The present invention relates to the production of cold rolled steel sheets for press forming,
Specifically, the production of cold-rolled steel sheets for press forming with improved chemical conversion properties without causing deterioration of press formability due to entrapment in a carburizing or nitriding atmosphere during cooling after annealing of the cold-rolled steel sheets. Regarding the method. In recent years, continuous annealing methods have been widely adopted as methods for annealing cold-rolled steel sheets for the purpose of saving energy or shortening delivery times. In order to obtain a steel plate with good press formability by continuous annealing, the content of C and N in the steel must be reduced as much as possible,
Furthermore, carbide-forming elements such as Ti, Nb, and Zr, as well as Al and B
It is well known that it is preferable to add nitride-forming elements such as nitride-forming elements to fix solid solution C and solid solution N in steel as carbides and nitrides. However, in cold-rolled steel sheets manufactured by this method, the phosphate film crystals become coarse or the phosphate crystals become coarse in the zinc phosphate chemical conversion treatment that is applied as a base treatment for painting after press forming. This has a fatal drawback as a steel sheet for automobiles: areas where precipitation does not occur, that is, sagging occurs, and as a result, corrosion resistance after painting is poor. As a result of studies to improve the above-mentioned drawbacks, the present invention has been completed by discovering that the chemical conversion treatability of cold-rolled steel sheets is dramatically improved when solid solution C or solid solution N is present in the steel. During cooling after annealing of a cold-rolled steel sheet, leaching, carburizing, or nitriding is performed to form a solid solution of carbon or nitrogen only in the surface layer of the steel sheet.

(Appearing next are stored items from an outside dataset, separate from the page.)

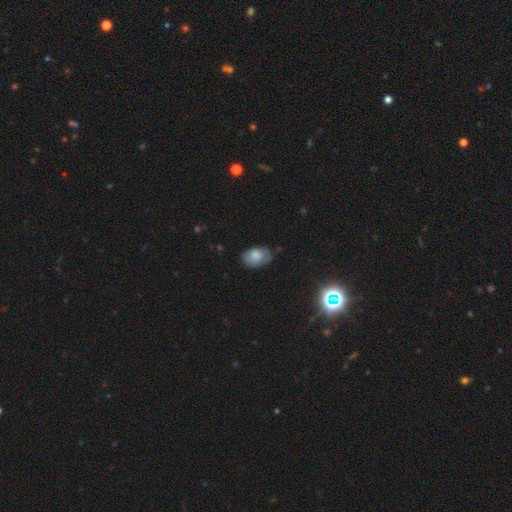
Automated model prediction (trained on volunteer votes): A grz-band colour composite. It shows a smooth galaxy with no disk features (81%) that is in between round and cigar-shaped (86%). Merging: none (72%).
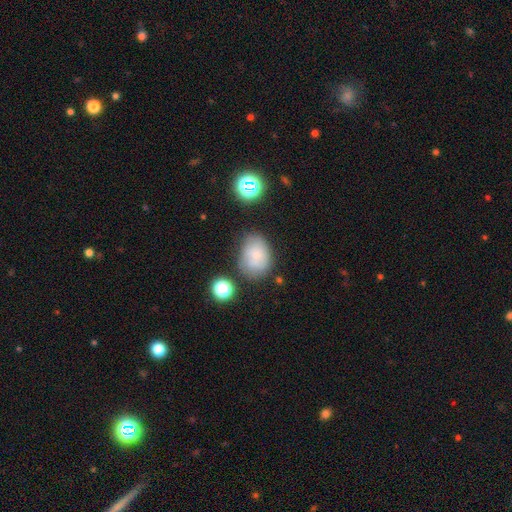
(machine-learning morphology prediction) type=smooth (68%); roundness=in between (65%); merging=none (59%).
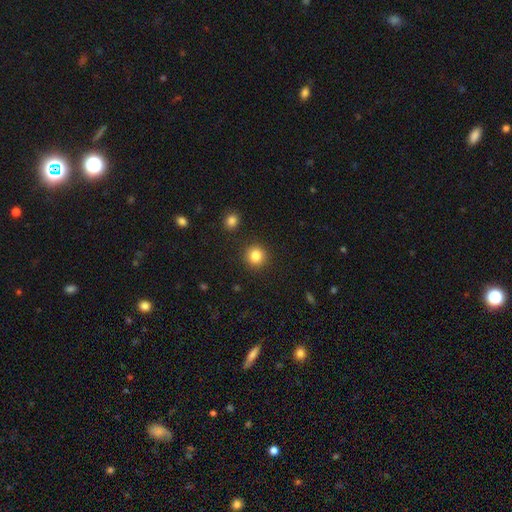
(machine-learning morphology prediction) Smooth or featured: smooth — 84% (star or artifact — 11%)
How rounded: round — 93% (in between — 6%)
Merging: none — 90% (minor disturbance — 6%)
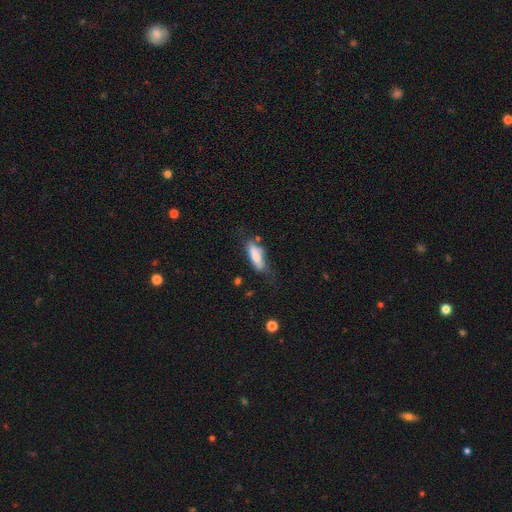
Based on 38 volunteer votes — Overall: smooth (66%; featured or disk 32%). How rounded: in between (72%). Merging: none (43%; minor disturbance 41%).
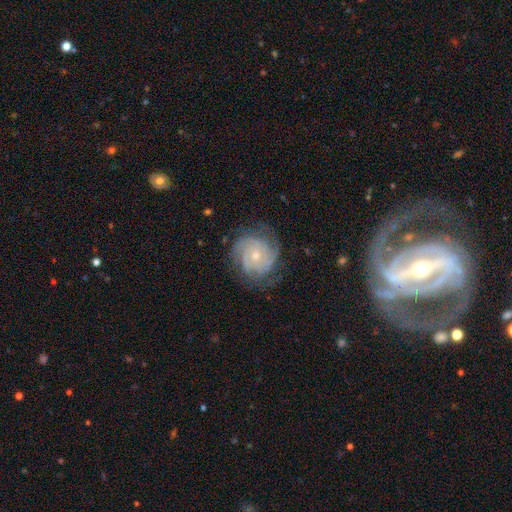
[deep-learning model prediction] Smooth or featured? featured or disk (83%)
Edge-on disk? no (98%)
Bar? no (77%)
Spiral arms? yes (96%)
Spiral winding? tight (74%)
Spiral arm count? can't tell (29%)
Bulge size? small (58%)
Merging? none (76%)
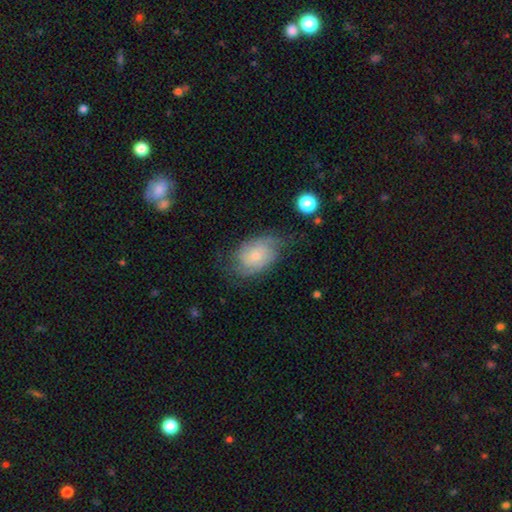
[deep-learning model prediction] Smooth or featured? featured or disk (55%)
Edge-on disk? no (96%)
Bar? no (75%)
Spiral arms? yes (84%)
Bulge size? small (63%)
Merging? none (56%)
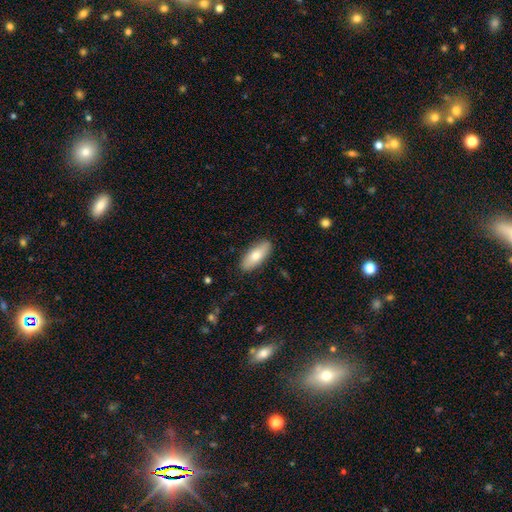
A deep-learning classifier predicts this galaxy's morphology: This is likely a smooth galaxy (74%). How rounded: likely in between (77%). Merging: clearly none (88%).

We propose a method for manufacturing a cold rolled steel sheet for press forming, which improves chemical conversion treatment properties without causing deterioration of press formability. The present invention will be explained in detail below. First, in order to obtain a steel plate with good press formability by continuous annealing, it is preferable that the amounts of C and N be as small as possible, such as C<0.01% and N<0.01%.

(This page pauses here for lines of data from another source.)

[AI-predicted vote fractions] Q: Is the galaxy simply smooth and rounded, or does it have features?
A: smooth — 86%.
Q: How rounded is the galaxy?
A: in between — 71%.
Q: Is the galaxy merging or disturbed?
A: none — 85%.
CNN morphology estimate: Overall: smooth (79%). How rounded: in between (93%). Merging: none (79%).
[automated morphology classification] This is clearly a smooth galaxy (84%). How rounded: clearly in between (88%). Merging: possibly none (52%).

It is necessary to do so. Next, carbonitride-forming elements such as Ti, Nb, and Zr,
Nitride-forming elements such as Al and B are added. That is, when these elements are added, the extent to which press formability is inhibited by C and N in the steel is significantly reduced. However, when carbides and nitrides are present in large amounts, the ductility of the steel sheet deteriorates and press formability is inhibited. Furthermore, in order to obtain good press formability, it is desirable that C in the steel is not in a solid solution state before annealing. Therefore, in order to fix C as TiC, NbC or ZrC, it is necessary that the carbonitride-forming element be contained in the steel in an atomic ratio of 1 or more to C. Further, even when two or more carbonitride-forming elements are added in combination, there is no problem as long as the total atomic ratio of each element to C is 1 or more. However, if these elements are excessively contained, C and N that have been carburized or nitrided into the steel may become carbides or nitrides because they are retained in a carburizing or nitriding atmosphere as described below during cooling after annealing. It becomes a nitride, and on the contrary, the effect of improving chemical conversion treatment properties cannot be obtained. From this point of view, the total content of carbonitride-forming elements needs to be 5 or less in atomic ratio with respect to the amount of C contained in the steel sheet before annealing. Furthermore, although nitride-forming elements such as B and Al are difficult to form carbides, they easily form nitrides in steel. Therefore, in order to effectively generate carbides using carbonitride-forming elements, N in the steel is fixed as nitrides using B, Al, etc., thereby achieving good press formability and at the same time Since it is possible to reduce the amount of carbonitride-forming elements added, it is possible to fully exhibit the effect of improving chemical conversion treatment properties by carburizing treatment during cooling after annealing. In order to expect such an effect, the atomic ratio of B or Al to N in the steel must be 0.5 or more. On the other hand, as in the case of the carbonitride-forming element group, if the impregnation is excessive, the effect of improving chemical conversion treatment by nitriding during annealing and cooling will not be realized, so the total atomic ratio of N in steel will be 5. The following shall apply. As mentioned above, the annealing temperature is 750 for the above composition.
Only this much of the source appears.